§ **Directions**:
Repeat word for word everything from the line containing "The bounding canvas" to the end of the listing, first and last lines included, and only that.

§ **Supplied records**:
-- Opening Marker --
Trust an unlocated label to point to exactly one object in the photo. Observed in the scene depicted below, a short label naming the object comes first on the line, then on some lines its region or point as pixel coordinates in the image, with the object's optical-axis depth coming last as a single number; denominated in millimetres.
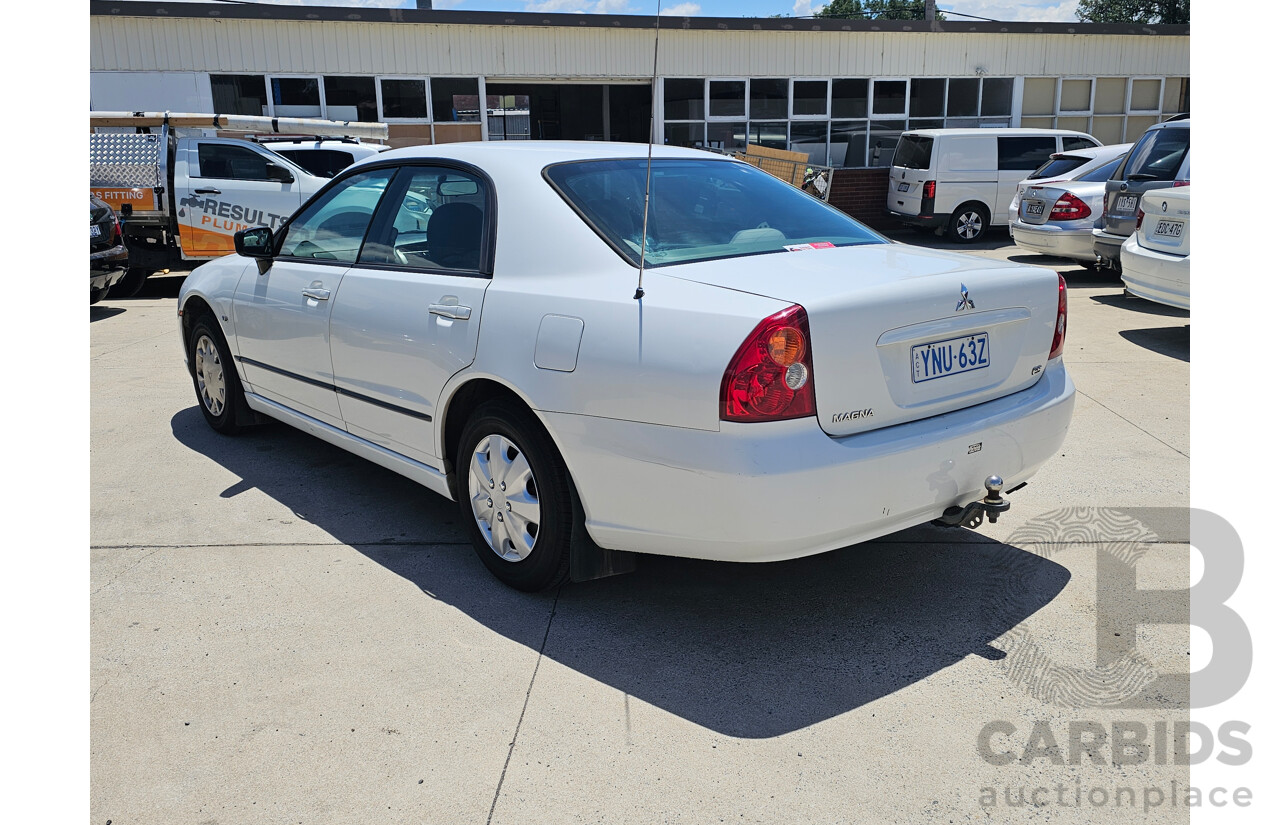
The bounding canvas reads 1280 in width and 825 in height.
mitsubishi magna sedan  2756
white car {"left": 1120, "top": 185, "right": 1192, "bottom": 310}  7414
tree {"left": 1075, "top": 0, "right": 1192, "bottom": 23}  54281
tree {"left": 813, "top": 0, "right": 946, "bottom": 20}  62512
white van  15484
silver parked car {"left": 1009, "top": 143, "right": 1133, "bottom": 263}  11414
-- Closing Marker --
§ **Answer for the task**:
The bounding canvas reads 1280 in width and 825 in height.
mitsubishi magna sedan  2756
white car {"left": 1120, "top": 185, "right": 1192, "bottom": 310}  7414
tree {"left": 1075, "top": 0, "right": 1192, "bottom": 23}  54281
tree {"left": 813, "top": 0, "right": 946, "bottom": 20}  62512
white van  15484
silver parked car {"left": 1009, "top": 143, "right": 1133, "bottom": 263}  11414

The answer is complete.